══ Data provided

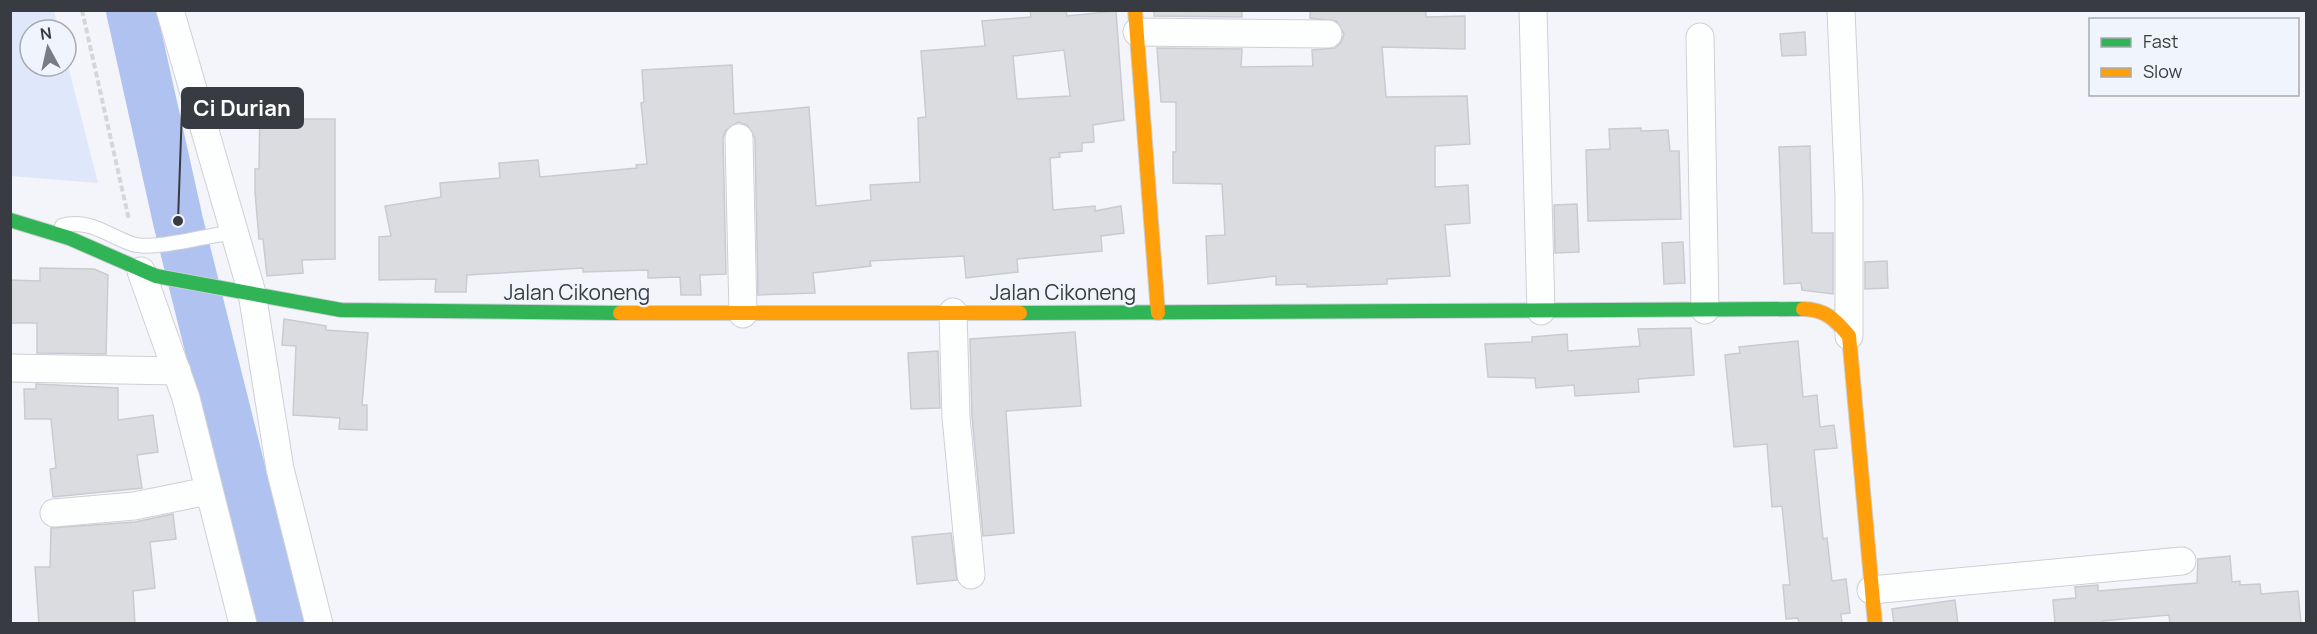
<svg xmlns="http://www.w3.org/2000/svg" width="2317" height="634" viewBox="0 0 2317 634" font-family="Manrope,sans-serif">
<rect width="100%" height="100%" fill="#f3f5fa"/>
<polygon fill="#dfe7fb" points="10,11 54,11 59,30 30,30 30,66 66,66 66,58 98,183 11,176"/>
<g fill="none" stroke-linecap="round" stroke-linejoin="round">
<polyline stroke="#b0c2ef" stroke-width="50" points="131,10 178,221 279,624"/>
</g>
<g fill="#dadce0" stroke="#c9cbd0" stroke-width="1.5" fill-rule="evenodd">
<path d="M1030,10H1066L1067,16L1116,11L1124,120L1093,125L1094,142L1082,143V151L1059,153L1060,157L1050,158L1053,210L1095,206V211L1121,206L1124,233L1101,236L1102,251L1017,259L1018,272L966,278L964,256L870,261L871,266L813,273L815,293L758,295L755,138L747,125L738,122L726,130L723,138L726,274L700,275L701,295H681L680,277L648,278V270L583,272V268L467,275L466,292H435L436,279L379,280V237L391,236L385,206L441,197L440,183L500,178L499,163L538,160L540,177L637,168L636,165L647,164L641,103L644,102L642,70L732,65L734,114L809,107L816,206L871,200L870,185L920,182L918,118L926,117L921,51L985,46L982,21L1031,17ZM1064,50L1070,96L1017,99L1013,56Z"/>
<polygon points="1154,10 1242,10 1242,17 1154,16"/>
<polygon points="1310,10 1426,10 1426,17 1465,16 1465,49 1382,47 1386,97 1467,96 1470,144 1435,146 1435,187 1468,185 1470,223 1445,225 1450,276 1387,279 1387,284 1307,287 1307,284 1276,285 1276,276 1208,284 1206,236 1225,235 1222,184 1173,183 1173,152 1176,152 1176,102 1161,102 1157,48 1242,49 1241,67 1313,66 1312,50 1335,48 1341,42 1344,34 1336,21 1310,18"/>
<polygon points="1805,32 1806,55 1782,56 1780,34"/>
<polygon points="260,106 282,106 282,119 335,119 335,259 302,260 303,273 267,276 263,239 259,239 255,192 255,169 259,169"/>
<polygon points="1641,128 1641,131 1668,130 1670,151 1679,151 1681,219 1588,221 1586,150 1610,149 1609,129"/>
<polygon points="1810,146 1812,233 1833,233 1833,294 1802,290 1801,283 1784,284 1779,147"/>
<polygon points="1577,204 1579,252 1555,253 1554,205"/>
<polygon points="1683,242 1685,283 1664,284 1662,243"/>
<polygon points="1887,261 1888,288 1865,289 1865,262"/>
<polygon points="40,268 94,269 108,275 106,354 37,353 37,323 10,323 10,280 40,281"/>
<polygon points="284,319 326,326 326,330 368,333 362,405 367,405 367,430 339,429 340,418 293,415 296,346 282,345"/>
<polygon points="1691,328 1694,375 1638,379 1639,392 1575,396 1574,385 1536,388 1535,378 1488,377 1485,344 1532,342 1532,337 1567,334 1568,351 1640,346 1638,329"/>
<polygon points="1075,332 1081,406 1006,411 1014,533 983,536 972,416 970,339"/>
<polygon points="1798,341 1803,397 1817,395 1820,427 1834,425 1837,448 1814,450 1823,539 1827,538 1832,581 1846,579 1850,613 1841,614 1842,624 1799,624 1798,618 1786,619 1783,585 1790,585 1782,506 1772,507 1767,444 1734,447 1725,355 1740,353 1739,347"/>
<polygon points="938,351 940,408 911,409 908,353"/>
<polygon points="36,384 118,388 118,420 153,415 158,452 137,455 142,488 53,497 50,469 56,468 51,419 25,419 24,389 36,389"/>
<polygon points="173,514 176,539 150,542 155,588 133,591 135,624 39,624 35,567 50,567 51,528 135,522"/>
<polygon points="951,533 957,580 917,584 912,537"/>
<polygon points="2230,556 2232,582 2240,581 2240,585 2260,584 2261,594 2298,591 2301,624 2170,624 2169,615 2102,621 2102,624 2055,624 2053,600 2076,598 2075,587 2098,585 2098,591 2197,583 2198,559"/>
<polygon points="1955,600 1958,624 1894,624 1892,609"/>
</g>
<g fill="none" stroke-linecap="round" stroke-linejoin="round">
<g stroke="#ced0d5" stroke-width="16">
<path id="lane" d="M62,226C88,218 109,236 132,244C153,251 210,235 234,232"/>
</g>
<g stroke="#ced0d5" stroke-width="29">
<g id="street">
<polyline points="170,10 252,293 280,469 319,624"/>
<polyline points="1533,10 1541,311"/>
<polyline points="1841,10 1849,197 1849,336"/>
<polyline points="1137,32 1328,34"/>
<polyline points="1700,37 1705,310"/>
<polyline points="739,138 743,314"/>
<polyline points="141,271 186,398 243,624"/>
<polyline points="953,312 956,417 971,575"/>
<polyline points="10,368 177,371"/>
<polyline points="54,513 134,506 208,491"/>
<polyline points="1871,590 2182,561"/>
</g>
</g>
<g stroke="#ced0d5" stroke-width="16">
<g id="fast">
<polyline points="10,220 69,238 156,276 341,310 620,313"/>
<polyline points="1020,313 1803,309"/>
</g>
</g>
<g stroke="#ced0d5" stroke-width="16">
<g id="slow">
<polyline points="1135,10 1158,313"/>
<path d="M1803,309C1825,309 1836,320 1849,336L1875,624"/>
<polyline points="620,313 1020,313"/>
</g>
</g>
<polyline stroke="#d5d6d8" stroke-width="4" stroke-dasharray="6 3" stroke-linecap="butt" points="82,10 129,220"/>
<use href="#lane" stroke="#fdfefe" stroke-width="14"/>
<use href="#street" stroke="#fdfefe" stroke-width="27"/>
<use href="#fast" stroke="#30b455" stroke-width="14"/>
<use href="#slow" stroke="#ff9f0a" stroke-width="14"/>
</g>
<g text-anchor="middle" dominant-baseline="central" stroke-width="4.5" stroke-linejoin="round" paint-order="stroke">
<g font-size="21" fill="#383b41" stroke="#f0f4fd">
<text x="577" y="292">Jalan Cikoneng</text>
<text x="1063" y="292">Jalan Cikoneng</text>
</g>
</g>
<path fill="none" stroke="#383b41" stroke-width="2" d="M178 221L182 108"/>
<circle fill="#383b41" stroke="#f0f4fd" stroke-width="2" cx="178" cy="221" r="6"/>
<rect fill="#383b41" stroke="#383b41" stroke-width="2" x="182" y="88" width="121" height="40" rx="6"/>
<g font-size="22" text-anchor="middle" font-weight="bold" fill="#fff">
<text x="242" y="116">Ci Durian</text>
</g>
<rect width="2317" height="634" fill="none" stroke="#383b41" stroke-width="24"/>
<rect x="2089" y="18" width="210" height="78" fill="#f0f4fd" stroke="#a6aab2" stroke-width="1.5"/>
<rect x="2101" y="38" width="30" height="9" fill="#30b455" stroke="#a6aab2" stroke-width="1.5"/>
<text x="2143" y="48" font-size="18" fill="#383b41">Fast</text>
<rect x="2101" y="68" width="30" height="9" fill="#ff9f0a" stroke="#a6aab2" stroke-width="1.5"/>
<text x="2143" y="78" font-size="18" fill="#383b41">Slow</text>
<g transform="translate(48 48) rotate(352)"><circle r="28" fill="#f0f4fd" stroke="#a6aab2" stroke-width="1.5"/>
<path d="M0-4.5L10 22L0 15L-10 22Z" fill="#797c82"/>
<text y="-9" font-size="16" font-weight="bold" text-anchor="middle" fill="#383b41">N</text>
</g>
</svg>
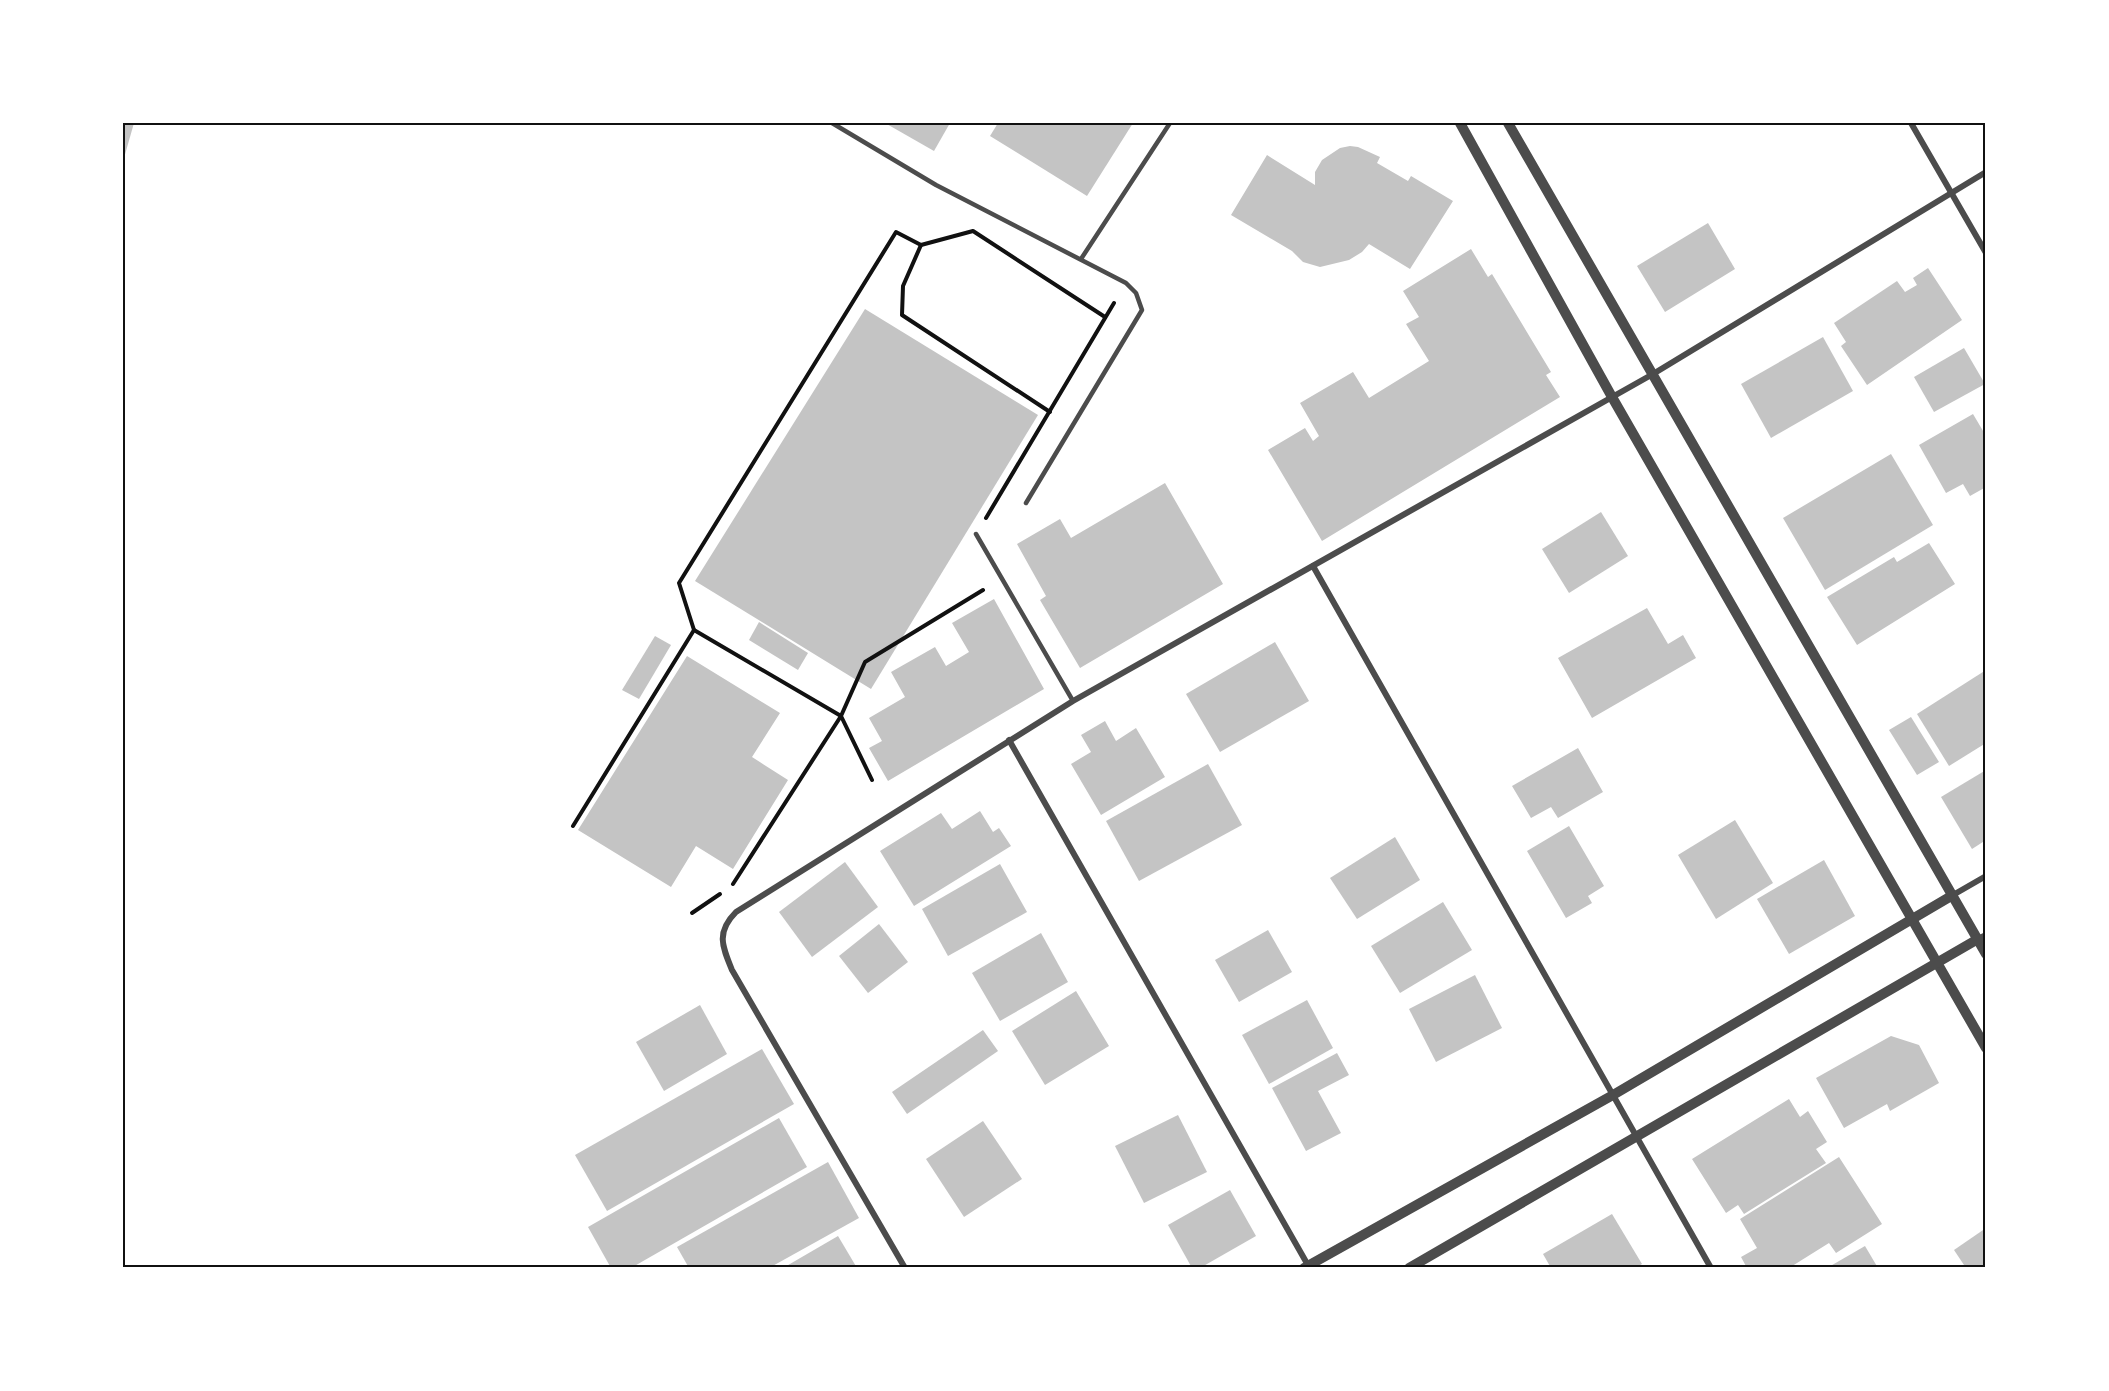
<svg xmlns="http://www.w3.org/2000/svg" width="2109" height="1391" viewBox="0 0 2109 1391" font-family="'Fira Sans',sans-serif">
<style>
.building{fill:#c4c4c4}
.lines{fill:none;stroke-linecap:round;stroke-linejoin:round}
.path{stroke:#111;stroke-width:4}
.service{stroke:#4c4c4c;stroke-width:4.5}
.minor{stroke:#4c4c4c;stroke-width:6}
.tertiary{stroke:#4c4c4c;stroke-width:10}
.neatline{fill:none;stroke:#111;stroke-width:2}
</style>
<rect width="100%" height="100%" fill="#fff"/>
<g class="building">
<path d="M123 123H134L124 158H123Z"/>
<path d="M885 123H950L934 151Z"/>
<path d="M998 123H1133L1087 196 990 136Z"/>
<path d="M1350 146 1358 147 1380 157 1377 163 1408 181 1411 176 1453 201 1410 269 1369 244 1362 252 1349 260 1320 267 1303 262 1292 251 1231 215 1267 155 1315 185V172L1322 160 1340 148Z"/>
<path d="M1708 223 1735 269 1665 312 1637 266Z"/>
<path d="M1471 249 1488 277 1492 274 1551 372 1546 375 1560 397 1322 541 1268 450 1305 428 1313 441 1319 436 1300 403 1353 372 1369 398 1429 361 1406 324 1419 317 1403 291Z"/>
<path d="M1928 268 1962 320 1867 385 1841 346 1846 342 1834 323 1897 281 1905 292 1917 285 1913 278Z"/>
<path d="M865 309 1038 415 871 689 695 581Z"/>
<path d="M1823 337 1853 391 1771 438 1741 384Z"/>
<path d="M1964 348 1985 384 1934 412 1914 377Z"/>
<path d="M1973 414 1986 436V487L1970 496 1963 484 1946 493 1919 445Z"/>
<path d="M1891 454 1933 525 1825 590 1783 518Z"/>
<path d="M1165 483 1223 584 1080 668 1040 600 1046 596 1017 544 1060 519 1071 538Z"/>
<path d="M1601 512 1628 556 1569 593 1542 549Z"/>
<path d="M1929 543 1955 584 1857 645 1827 597 1894 557 1897 562Z"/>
<path d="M994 599 1044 689 888 781 869 748 882 741 869 718 905 697 891 672 935 647 946 666 969 652 952 623Z"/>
<path d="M1647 608 1668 644 1683 635 1696 658 1592 718 1558 658Z"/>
<path d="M759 622 808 653 798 670 749 640Z"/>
<path d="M655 636 671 645 639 699 622 690Z"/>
<path d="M1275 642 1309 701 1220 752 1186 694Z"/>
<path d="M687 656 780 713 752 757 788 780 733 869 696 846 671 887 578 830Z"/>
<path d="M1986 670V743L1949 766 1917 714Z"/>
<path d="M1911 717 1939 762 1917 775 1889 730Z"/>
<path d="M1105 721 1116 741 1136 728 1165 777 1101 815 1071 764 1091 752 1081 735Z"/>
<path d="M1578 748 1603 792 1558 818 1551 807 1531 818 1512 786Z"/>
<path d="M1208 764 1242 825 1139 881 1106 821Z"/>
<path d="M1986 770V840L1972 849 1941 797Z"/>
<path d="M980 811 993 832 999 828 1011 846 914 906 880 851 941 813 952 829Z"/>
<path d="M1735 820 1773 883 1716 919 1678 855Z"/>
<path d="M1569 826 1604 886 1588 896 1592 903 1566 918 1527 851Z"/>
<path d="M1395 837 1420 880 1357 919 1330 878Z"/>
<path d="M1824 860 1855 916 1789 954 1757 899Z"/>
<path d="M845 862 878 907 812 957 779 912Z"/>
<path d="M1000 864 1027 912 948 956 922 909Z"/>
<path d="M1443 902 1472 950 1400 993 1371 946Z"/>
<path d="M879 924 908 962 868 993 839 956Z"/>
<path d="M1268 930 1292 972 1239 1002 1215 960Z"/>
<path d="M1041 933 1068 982 1000 1021 972 973Z"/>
<path d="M1475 975 1502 1028 1436 1062 1409 1009Z"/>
<path d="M1076 991 1109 1046 1045 1085 1012 1031Z"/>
<path d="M1307 1000 1333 1048 1269 1084 1242 1035Z"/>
<path d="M700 1005 727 1054 664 1091 636 1042Z"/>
<path d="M983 1030 998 1051 907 1114 892 1092Z"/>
<path d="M1891 1036 1919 1045 1939 1083 1890 1111 1887 1104 1844 1128 1816 1078Z"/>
<path d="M762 1049 794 1104 607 1211 575 1155Z"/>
<path d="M1337 1053 1349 1075 1318 1091 1341 1133 1306 1151 1272 1088Z"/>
<path d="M1789 1099 1800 1117 1808 1111 1827 1142 1816 1149 1826 1163 1744 1214 1738 1205 1726 1213 1692 1159Z"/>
<path d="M1178 1115 1207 1172 1144 1203 1115 1146Z"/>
<path d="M779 1118 807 1167 631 1268H611L588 1227Z"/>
<path d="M983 1121 1022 1179 964 1217 926 1159Z"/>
<path d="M1839 1157 1882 1224 1836 1253 1829 1243 1789 1268H1747L1741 1257 1757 1248 1740 1219Z"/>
<path d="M828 1162 859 1218 769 1268H689L677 1247Z"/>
<path d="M1230 1190 1256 1236 1200 1268H1192L1168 1225Z"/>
<path d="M1612 1214 1642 1264 1635 1268H1551L1543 1254Z"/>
<path d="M1986 1228V1268H1966L1954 1250Z"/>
<path d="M838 1236 857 1268H783Z"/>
<path d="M1865 1246 1878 1268H1827Z"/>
</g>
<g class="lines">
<g class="path">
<path d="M921 245 903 286 902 315 1050 412"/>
<path d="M986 518 1114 303"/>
<path d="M694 630 679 583 896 232 921 245 973 231 1105 317"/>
<path d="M573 826 694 630 841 716 872 780"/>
<path d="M733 884 841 716 865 662 983 590"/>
<path d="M692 913 720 894"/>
</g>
<g class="service">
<path d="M832 123 936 185 1126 283 1136 293 1142 310 1026 503"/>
<path d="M1081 259 1170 123"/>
<path d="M976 534 1073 701"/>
</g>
<g class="minor">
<path d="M1911 123 1986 253"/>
<path d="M1313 566 1711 1268"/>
<path d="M1009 740 1309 1267"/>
<path d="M1953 895 1986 876"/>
<path d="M1978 939 1986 935"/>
<path d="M905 1268 732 970C722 946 716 932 736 912L1073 701 1653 374 1986 172"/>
</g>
<g class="tertiary">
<path d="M1460 123 1612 397 1986 1048"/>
<path d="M1508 123 1986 954"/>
<path d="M1304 1268 1613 1095 1953 895"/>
<path d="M1409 1268 1978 939"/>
</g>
</g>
<rect width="2109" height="1391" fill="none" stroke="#ffffff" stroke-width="249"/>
<rect x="124" y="124" width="1860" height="1142" class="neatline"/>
</svg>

════

### What the task requires
Each line above that contains the word "lines" should be copied.

### Expected answer
.lines{fill:none;stroke-linecap:round;stroke-linejoin:round}
<g class="lines">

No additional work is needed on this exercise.